Tuesday, May 08, 2007

Exceptionally Active Weather for USA Probable Weeks 2-3

The spatial distribution of global tropical SSTs features warmth across the Indian Ocean-cool Indonesia-warm west central into South Pacific. Locations across the equatorial Pacific east of ~170W are again cooling while the Atlantic remains generally warm. Anomaly magnitudes are roughly 0.5-1C but near 2C just west of South America and portions of the equatorial Atlantic. SST totals remain ~30C across both the Indian and west Pacific basins and recently the east Pacific ~10N. Subsurface anomalies ~minus 3-4C remain along the equator around 130-140W at 100m within a cool reservoir down to ~200m from the west coast of South America to the date line. Development of La-Nina remains a monitoring issue but is appearing more likely.

Tropical convective forcing has become quite intense centered around 0/140E while extending in a west-northwest to east-southeast band from the Bay of Bengal into the South Pacific. This represents a fairly rapid eastward shift from a week ago. I attribute this change to strong complex interactions with the extratropics including a weak-moderate positive global and East Asian mountain torque during late April. This behavior is similar to what happened around April 1st, but much weaker. For instance, the global mountain torque around April 1st was ~plus 45 Hadleys while only 15 Haldeys recently. In any case, since about mid-February we have seen ~10-30 day variations involving global mountain torques, East Asia jet extensions and transient eastward shifts of tropical forcing across the Eastern Hemisphere. This has been in what we feel is a base state best described as GSDM Stage 1, and is seen from the quasi-phase space plot per link in the Appendix. Stated another way, the global wind has been oscillating (orbiting in phase space) around GSDM Stage 1, with the largest late March-late April. I see no reason for this end for at least weeks 2-3.

Zonal mean upper tropospheric westerly flow has increased slightly throughout the tropical and subtropical atmospheres, with anomalies ~2-5m/s. I expect this anomalous westerly flow will propagate to the midlatitudes and contribute to yet another intensification of the East Asian/North Pacific jet weeks 2-3. As already supported by full disk satellite and wind animation trends, tropical convective forcing should become more robust across the Indian Ocean weeks 2-3 while remaining active in other regions like the west Pacific. For the lower 48 states (my focus in these writings) this all suggests more strong troughs interacting with subtropical jets impacting the western USA ~forecast days 10-25.

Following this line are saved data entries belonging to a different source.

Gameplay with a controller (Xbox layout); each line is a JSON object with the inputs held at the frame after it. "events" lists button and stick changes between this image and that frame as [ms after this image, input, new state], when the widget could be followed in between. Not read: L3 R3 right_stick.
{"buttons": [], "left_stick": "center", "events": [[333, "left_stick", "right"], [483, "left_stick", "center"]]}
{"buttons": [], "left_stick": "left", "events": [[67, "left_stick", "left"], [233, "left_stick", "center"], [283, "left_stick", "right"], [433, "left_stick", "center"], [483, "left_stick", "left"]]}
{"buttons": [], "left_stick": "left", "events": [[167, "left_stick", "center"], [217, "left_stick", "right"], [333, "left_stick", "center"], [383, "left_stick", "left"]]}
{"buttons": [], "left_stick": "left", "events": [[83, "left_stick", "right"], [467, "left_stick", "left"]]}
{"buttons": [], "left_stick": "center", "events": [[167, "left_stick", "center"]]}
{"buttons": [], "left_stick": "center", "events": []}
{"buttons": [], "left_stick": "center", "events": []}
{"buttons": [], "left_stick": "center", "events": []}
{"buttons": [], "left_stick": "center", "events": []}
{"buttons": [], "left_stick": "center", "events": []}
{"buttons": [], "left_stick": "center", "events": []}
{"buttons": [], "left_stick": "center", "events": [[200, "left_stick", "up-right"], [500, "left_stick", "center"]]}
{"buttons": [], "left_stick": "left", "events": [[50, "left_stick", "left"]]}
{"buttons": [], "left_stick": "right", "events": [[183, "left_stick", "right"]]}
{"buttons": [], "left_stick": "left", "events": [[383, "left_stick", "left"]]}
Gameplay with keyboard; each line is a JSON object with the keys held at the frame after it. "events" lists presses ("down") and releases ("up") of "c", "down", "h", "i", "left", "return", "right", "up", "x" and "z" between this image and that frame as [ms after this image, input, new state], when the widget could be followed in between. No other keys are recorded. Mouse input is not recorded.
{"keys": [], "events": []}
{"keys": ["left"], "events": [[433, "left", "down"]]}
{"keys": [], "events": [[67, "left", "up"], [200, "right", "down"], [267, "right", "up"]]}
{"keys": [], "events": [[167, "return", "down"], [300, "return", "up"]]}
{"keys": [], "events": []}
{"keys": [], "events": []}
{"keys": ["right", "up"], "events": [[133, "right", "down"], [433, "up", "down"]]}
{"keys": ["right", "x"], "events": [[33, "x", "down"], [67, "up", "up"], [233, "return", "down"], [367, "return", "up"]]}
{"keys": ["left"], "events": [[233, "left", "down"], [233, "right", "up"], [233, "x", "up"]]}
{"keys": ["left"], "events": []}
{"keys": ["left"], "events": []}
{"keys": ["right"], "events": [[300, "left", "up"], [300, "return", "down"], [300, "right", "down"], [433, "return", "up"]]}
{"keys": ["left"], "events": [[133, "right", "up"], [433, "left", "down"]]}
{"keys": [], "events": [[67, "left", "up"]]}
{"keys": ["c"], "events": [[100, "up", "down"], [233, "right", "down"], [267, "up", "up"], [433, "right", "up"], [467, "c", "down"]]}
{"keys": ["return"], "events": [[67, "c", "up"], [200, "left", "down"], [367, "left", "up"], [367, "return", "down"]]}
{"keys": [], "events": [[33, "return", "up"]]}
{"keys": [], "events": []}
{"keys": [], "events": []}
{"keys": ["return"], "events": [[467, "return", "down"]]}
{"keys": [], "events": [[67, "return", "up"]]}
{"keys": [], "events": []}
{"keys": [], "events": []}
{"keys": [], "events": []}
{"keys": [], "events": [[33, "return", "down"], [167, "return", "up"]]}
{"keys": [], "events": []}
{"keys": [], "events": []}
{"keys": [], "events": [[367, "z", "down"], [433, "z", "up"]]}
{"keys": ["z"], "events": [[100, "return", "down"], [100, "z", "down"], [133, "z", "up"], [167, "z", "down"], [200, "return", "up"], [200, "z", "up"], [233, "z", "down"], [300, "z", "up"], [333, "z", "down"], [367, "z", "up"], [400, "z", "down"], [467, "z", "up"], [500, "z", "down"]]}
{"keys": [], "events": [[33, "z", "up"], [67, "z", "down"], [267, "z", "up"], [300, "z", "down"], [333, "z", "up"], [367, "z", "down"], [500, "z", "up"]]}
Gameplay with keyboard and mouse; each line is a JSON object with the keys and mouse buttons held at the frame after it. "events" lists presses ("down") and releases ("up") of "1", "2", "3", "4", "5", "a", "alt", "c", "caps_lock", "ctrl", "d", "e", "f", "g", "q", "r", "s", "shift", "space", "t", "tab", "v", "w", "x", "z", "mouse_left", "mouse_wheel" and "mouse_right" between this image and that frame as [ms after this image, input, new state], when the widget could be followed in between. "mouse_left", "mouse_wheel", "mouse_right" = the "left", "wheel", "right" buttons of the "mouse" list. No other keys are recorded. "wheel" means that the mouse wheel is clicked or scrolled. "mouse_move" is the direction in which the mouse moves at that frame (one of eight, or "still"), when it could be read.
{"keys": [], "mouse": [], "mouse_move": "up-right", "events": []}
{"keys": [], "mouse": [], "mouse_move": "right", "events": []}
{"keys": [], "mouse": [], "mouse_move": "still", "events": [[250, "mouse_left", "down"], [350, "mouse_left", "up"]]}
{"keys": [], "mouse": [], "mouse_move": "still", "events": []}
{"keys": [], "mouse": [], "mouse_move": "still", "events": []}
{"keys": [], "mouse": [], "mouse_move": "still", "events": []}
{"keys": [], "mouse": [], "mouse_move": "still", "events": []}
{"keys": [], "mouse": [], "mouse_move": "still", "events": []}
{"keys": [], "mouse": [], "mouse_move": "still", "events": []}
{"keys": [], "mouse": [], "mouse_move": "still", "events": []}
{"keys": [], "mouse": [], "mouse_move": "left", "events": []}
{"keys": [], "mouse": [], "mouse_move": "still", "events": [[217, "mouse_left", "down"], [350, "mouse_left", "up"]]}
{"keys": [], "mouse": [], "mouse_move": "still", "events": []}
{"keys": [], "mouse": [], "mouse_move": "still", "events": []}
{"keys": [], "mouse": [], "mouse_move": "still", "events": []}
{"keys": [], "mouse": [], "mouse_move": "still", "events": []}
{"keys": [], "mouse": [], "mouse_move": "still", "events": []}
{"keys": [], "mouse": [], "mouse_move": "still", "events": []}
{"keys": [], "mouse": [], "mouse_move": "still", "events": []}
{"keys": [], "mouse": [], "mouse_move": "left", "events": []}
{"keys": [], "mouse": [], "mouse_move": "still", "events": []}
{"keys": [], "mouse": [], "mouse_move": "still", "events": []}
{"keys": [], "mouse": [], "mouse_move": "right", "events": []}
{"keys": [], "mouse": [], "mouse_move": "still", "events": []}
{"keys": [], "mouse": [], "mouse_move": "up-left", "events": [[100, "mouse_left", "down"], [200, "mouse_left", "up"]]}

The probable weather ramifications would be similar to what has already occurred several times since late February. A difference is for the general southwest flow storm track across the Plains to be farther northwest. Thus exceptional outbreaks of severe storms may again occur across the Plains perhaps starting by around next weekend.

Appendix

An experimental phase space plot of the GSDM utilizing normalized relative AAM tendency (Y-axis) and normalized relative AAM (X-axis) can be found at

http://www.cdc.noaa.gov/map/images/gcm/gsdm_95d.jpg

These are probabilistic statements, and work is ongoing to quantify in future posts. The WB (2007) paper on the GSDM has been published in the February issue of MWR. I will try to post an update this Friday while having to cover operational shifts.